2月26日、第84回アカデミー賞が発表された。フランス製白黒サイレント映画「アーティスト」(2011)が作品賞、監督賞、主演男優賞、と主要部門を総なめにしたが、そこに一矢を報いたのが『マーガレット・サッチャー 鉄の女の涙』(2011)のメリル・ストリープ。

17回のノミネートを誇るメリル・ストリープ

映画「マーガレット・サッチャー」のメリル・ストリープ

 17回とダントツのノミネート回数を誇る彼女にとって2度目の主演女優賞、助演女優賞を合わせると3個目のオスカー獲得となったのである。

 これまで、演技部門での最多受賞記録はキャサリン・ヘプバーンの4回。それに続くイングリッド・バーグマンやジャック・ニコルソンと肩を並べたことになる。

 ヘプバーンが最後に主演女優賞を獲得した時、ストリープは初めて主演女優賞にノミネートされていた。

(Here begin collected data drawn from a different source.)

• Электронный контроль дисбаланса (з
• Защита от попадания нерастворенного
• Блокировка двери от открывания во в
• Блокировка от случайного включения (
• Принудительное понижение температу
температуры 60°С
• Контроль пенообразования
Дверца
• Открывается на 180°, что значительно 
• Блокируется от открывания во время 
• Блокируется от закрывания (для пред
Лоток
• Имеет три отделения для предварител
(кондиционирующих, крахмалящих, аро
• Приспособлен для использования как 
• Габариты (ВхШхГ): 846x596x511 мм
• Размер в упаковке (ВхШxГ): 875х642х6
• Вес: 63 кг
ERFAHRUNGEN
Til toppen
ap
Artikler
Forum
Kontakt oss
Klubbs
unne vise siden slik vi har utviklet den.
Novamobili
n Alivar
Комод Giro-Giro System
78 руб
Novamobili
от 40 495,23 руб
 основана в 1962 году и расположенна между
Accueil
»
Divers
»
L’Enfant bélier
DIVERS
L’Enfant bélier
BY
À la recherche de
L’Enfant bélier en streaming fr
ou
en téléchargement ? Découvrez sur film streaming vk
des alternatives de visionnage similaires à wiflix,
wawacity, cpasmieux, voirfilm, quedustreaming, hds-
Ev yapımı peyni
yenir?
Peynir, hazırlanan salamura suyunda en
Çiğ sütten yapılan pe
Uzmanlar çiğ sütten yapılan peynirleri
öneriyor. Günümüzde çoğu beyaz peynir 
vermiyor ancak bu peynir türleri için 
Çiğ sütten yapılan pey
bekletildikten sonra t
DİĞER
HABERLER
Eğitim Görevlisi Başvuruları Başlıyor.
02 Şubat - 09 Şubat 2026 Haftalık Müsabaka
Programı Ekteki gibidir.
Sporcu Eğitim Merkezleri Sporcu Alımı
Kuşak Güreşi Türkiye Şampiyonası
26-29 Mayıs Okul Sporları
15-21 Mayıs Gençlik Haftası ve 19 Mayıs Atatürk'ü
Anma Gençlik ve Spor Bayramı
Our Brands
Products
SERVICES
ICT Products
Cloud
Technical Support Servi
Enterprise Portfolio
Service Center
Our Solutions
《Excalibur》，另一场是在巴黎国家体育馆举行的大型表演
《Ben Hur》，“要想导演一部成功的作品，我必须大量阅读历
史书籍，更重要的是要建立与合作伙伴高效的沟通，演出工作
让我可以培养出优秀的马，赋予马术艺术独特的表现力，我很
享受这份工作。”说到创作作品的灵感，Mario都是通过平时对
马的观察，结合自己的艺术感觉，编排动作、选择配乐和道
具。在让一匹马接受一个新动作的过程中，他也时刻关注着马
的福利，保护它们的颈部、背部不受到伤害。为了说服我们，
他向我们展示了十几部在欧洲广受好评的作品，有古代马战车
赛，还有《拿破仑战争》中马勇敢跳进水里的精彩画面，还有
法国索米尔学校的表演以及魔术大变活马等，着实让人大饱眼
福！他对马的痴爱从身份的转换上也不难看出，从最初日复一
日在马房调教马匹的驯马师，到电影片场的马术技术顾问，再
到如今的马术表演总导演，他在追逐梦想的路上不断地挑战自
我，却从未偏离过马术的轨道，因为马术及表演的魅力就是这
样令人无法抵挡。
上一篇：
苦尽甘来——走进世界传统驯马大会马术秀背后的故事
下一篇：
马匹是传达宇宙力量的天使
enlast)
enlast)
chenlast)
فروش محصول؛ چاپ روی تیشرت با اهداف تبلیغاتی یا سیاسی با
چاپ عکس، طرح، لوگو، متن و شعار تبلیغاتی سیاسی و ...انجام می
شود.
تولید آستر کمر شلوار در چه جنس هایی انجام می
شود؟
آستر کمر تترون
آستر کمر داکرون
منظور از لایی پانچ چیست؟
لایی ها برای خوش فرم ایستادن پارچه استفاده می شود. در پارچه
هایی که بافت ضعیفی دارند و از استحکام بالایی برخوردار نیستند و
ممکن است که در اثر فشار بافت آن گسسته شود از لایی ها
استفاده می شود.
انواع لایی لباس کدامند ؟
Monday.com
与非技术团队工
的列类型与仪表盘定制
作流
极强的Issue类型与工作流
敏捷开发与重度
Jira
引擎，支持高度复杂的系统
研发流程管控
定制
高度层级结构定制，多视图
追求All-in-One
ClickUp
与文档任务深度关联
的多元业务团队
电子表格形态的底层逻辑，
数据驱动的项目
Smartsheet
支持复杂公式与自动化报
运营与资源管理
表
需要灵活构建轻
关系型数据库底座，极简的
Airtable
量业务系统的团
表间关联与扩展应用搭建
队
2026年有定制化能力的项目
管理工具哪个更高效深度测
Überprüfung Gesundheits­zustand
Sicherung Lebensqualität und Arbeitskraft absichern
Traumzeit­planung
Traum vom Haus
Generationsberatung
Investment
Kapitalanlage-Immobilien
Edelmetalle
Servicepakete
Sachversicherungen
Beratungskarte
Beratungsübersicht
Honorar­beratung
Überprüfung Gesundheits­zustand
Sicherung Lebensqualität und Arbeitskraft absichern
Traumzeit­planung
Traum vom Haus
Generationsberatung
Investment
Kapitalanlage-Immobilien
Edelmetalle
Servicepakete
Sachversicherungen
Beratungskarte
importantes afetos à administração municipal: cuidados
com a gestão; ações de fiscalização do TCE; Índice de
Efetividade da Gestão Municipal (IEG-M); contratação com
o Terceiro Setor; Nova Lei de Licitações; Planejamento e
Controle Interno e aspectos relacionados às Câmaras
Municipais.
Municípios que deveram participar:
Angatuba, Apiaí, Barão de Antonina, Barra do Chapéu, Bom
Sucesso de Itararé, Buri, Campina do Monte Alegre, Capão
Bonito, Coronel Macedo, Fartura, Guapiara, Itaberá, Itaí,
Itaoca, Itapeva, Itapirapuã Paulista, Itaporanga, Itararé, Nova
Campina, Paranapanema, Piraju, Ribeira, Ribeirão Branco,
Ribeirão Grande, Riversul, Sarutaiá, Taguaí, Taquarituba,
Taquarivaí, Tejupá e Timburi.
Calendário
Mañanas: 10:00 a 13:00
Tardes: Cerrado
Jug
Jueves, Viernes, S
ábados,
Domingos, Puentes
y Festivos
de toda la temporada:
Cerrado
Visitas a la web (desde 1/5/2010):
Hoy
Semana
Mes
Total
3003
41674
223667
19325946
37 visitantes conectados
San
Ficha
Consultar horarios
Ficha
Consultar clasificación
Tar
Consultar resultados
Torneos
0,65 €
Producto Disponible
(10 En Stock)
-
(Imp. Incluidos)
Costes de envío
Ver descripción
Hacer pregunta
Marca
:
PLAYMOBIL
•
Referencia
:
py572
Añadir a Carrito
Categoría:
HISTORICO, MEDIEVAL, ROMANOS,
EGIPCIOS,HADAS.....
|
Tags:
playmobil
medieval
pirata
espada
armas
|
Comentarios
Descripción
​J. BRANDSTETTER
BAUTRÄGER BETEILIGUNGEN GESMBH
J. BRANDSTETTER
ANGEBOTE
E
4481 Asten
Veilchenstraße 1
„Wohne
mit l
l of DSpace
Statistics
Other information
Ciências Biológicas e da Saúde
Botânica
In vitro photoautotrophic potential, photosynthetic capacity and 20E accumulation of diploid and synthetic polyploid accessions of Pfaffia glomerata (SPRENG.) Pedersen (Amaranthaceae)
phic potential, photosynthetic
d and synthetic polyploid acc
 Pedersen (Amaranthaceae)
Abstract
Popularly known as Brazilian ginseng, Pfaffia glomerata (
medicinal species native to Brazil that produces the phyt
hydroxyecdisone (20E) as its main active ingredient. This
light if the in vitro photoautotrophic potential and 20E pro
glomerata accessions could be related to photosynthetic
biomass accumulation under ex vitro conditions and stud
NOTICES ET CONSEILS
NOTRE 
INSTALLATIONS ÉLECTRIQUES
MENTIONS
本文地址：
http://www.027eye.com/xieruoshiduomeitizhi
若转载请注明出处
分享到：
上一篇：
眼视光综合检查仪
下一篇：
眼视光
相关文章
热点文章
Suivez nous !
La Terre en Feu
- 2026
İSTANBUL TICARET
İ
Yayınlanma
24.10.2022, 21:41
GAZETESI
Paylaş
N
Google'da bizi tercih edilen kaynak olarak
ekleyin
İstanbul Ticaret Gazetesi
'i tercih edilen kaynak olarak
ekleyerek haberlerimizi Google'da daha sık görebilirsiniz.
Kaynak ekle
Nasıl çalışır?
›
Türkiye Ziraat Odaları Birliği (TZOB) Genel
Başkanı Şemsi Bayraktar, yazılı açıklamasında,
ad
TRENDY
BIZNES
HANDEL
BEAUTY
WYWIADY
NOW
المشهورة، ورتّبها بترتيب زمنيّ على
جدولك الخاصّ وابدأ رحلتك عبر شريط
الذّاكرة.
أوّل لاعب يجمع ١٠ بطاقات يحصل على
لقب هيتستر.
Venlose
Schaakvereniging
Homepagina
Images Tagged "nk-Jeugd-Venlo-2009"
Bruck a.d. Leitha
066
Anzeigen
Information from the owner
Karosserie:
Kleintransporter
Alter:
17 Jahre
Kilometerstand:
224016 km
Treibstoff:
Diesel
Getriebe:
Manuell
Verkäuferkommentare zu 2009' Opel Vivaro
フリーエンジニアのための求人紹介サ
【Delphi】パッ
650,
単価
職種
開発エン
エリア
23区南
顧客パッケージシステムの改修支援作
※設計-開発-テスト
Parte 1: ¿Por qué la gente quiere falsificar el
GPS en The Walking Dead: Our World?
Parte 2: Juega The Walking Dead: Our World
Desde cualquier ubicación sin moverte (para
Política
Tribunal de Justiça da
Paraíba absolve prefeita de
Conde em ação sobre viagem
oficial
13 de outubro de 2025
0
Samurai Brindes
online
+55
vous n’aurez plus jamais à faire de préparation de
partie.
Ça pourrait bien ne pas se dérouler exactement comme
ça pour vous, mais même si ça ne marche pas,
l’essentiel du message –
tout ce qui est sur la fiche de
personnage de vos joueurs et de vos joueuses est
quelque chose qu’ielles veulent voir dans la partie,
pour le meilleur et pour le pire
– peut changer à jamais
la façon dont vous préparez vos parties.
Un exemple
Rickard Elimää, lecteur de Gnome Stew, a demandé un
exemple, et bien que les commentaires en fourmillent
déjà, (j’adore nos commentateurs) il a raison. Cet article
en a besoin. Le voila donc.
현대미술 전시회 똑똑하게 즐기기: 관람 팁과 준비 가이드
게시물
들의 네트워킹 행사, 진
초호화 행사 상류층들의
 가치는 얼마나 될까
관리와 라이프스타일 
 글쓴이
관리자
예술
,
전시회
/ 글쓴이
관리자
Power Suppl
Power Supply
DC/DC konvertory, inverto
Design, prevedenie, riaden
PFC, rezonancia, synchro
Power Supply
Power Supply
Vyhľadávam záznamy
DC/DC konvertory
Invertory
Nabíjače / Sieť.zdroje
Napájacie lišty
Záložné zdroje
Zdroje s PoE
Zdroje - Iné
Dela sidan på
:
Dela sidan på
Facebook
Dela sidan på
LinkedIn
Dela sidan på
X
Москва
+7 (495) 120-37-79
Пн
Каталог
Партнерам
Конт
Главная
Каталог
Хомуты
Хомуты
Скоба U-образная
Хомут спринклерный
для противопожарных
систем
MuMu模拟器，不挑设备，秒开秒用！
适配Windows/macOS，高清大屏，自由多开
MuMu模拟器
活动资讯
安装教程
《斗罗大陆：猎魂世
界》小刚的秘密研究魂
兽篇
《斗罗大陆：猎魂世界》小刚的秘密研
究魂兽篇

 その第54回アカデミー賞の授賞式が行われた1982年3月29日というと、『マーガレット・サッチャー 鉄の女の涙』でも描かれているフォークランド諸島をめぐる英国アルゼンチン間の戦いがまさに始まった頃である。

 もっとも、その時、多くの英国国民の関心は、はるか南方に浮かぶ小さな島々よりも、すぐそばにある英国王室に向けられていた。

「征服者」ウィリアムに浴びせられた罵声

アカデミー賞 主要部門を独占した「アーティスト」。日本では4月公開予定。後日改めて紹介します

 婚約、結婚以来、大フィーバー(当時はまだこの言葉も旬だった!)が続いていたダイアナ王太子妃(当時)が第1子出産を間近に控えていたのである。

 そして、6月21日、無事ウィリアム王子が誕生した時には、フォークランド紛争は既に終結して1週間が過ぎていたのである。

 時は流れ、紛争終結後30年となる今、そのウィリアム王子がフォークランド諸島に滞在している。2月初めから6週間の予定で、所属する英空軍のヘリのパイロットとして派遣されているのである。

 この派遣が最初に発表された時、当然のように、アルゼンチン外務省からは、不快感もあらわな「挑発行為だ」とのコメントが発せられた。赴任時には、「征服者の制服で到着」と表現した閣僚さえいたのである。